#### Exercise prompt:
Copy the data exactly; pictures stay out of the copy.

#### Collected material:
BEGIN
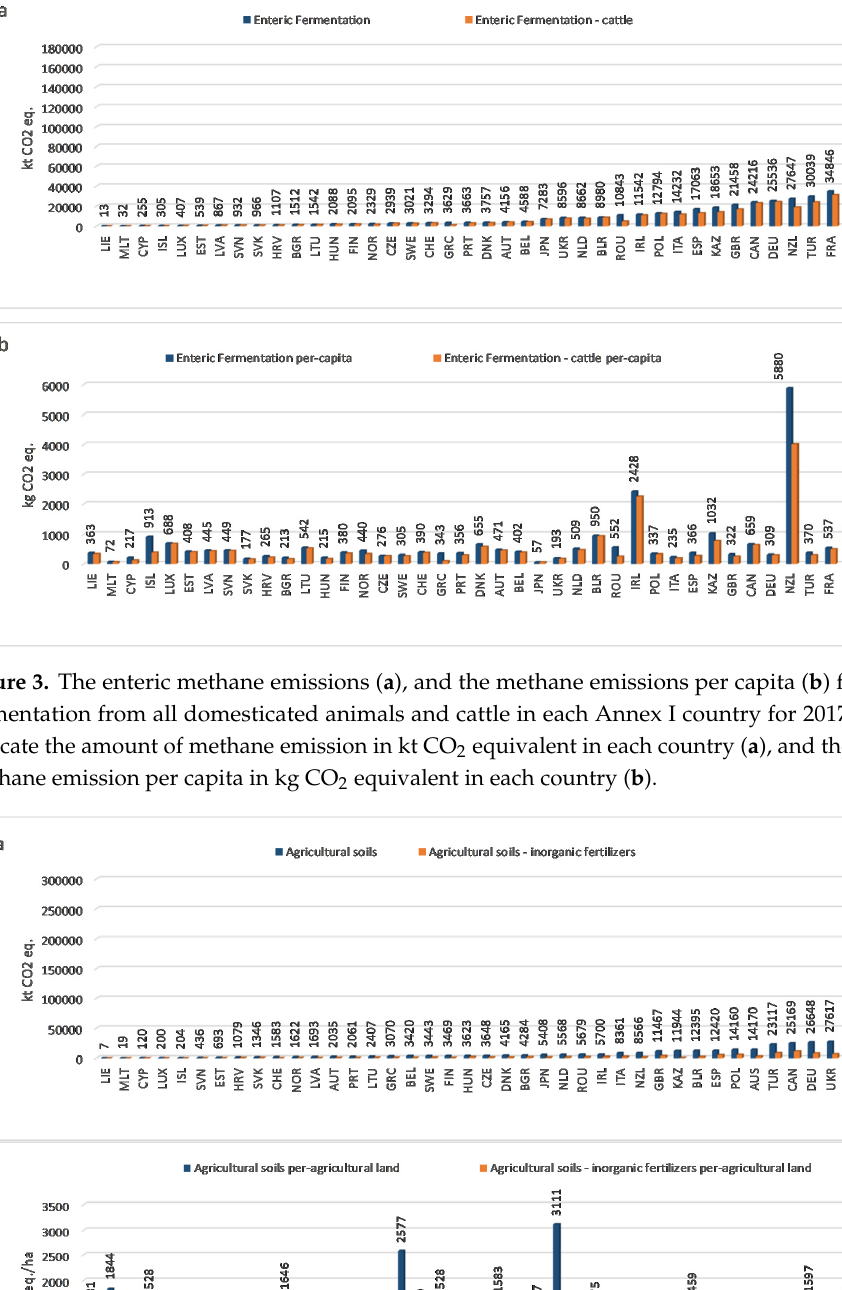
application) in agricultural emissions in each Annex I country for 2017.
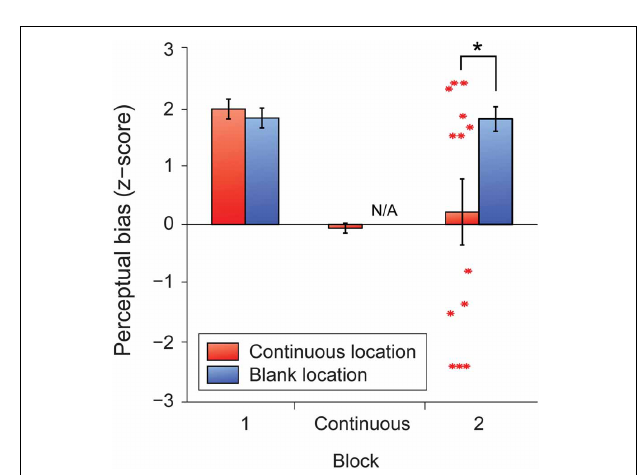
location (counterbalanced across subjects) continuously for 5min, during which they reported perceptual alternations in the perceived direction of stimulus rotation. At the end of the continuous interval, observers completed a final block consisting of 120 ambiguous trials.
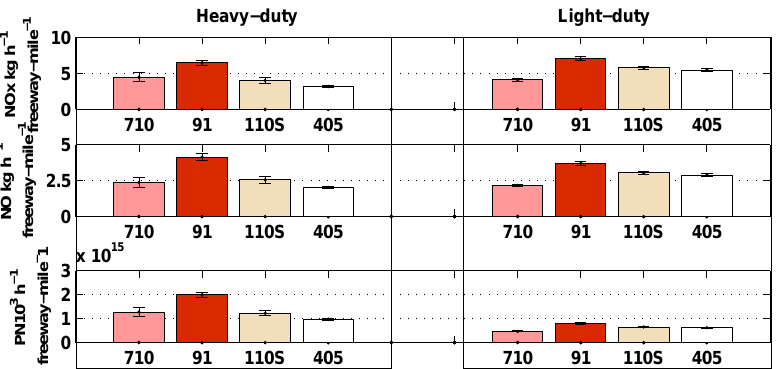
Fig. 5. Average hourly freeway emission rates for four freeways within LA County lines. 110S refers to I-110, the southern segment with mixed fuel fleet.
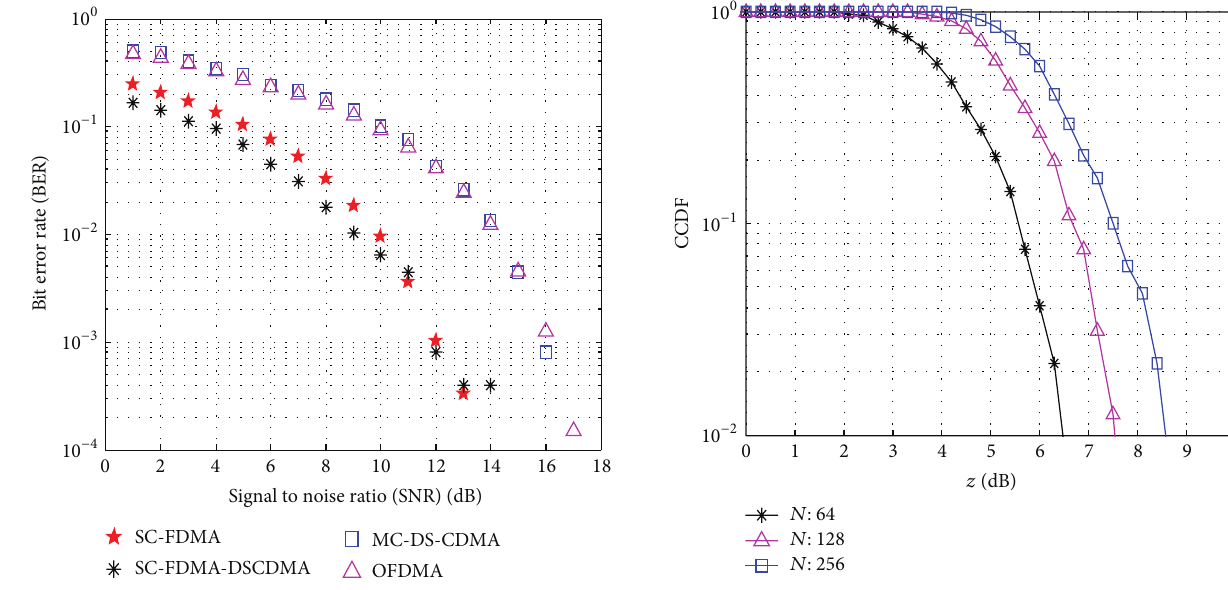
Figure 4: BER performance of the proposed SC-FDMA-DSCDMA techniquecomparedwithothermulticarriertechniques(overRician channel). BER performance of the proposed technique is again best and very close to that of SC-FDMA. No degradation due to modified technique.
END
#### Finished task:
application) in agricultural emissions in each Annex I country for 2017.
location (counterbalanced across subjects) continuously for 5min, during which they reported perceptual alternations in the perceived direction of stimulus rotation. At the end of the continuous interval, observers completed a final block consisting of 120 ambiguous trials.
Fig. 5. Average hourly freeway emission rates for four freeways within LA County lines. 110S refers to I-110, the southern segment with mixed fuel fleet.
Figure 4: BER performance of the proposed SC-FDMA-DSCDMA techniquecomparedwithothermulticarriertechniques(overRician channel). BER performance of the proposed technique is again best and very close to that of SC-FDMA. No degradation due to modified technique.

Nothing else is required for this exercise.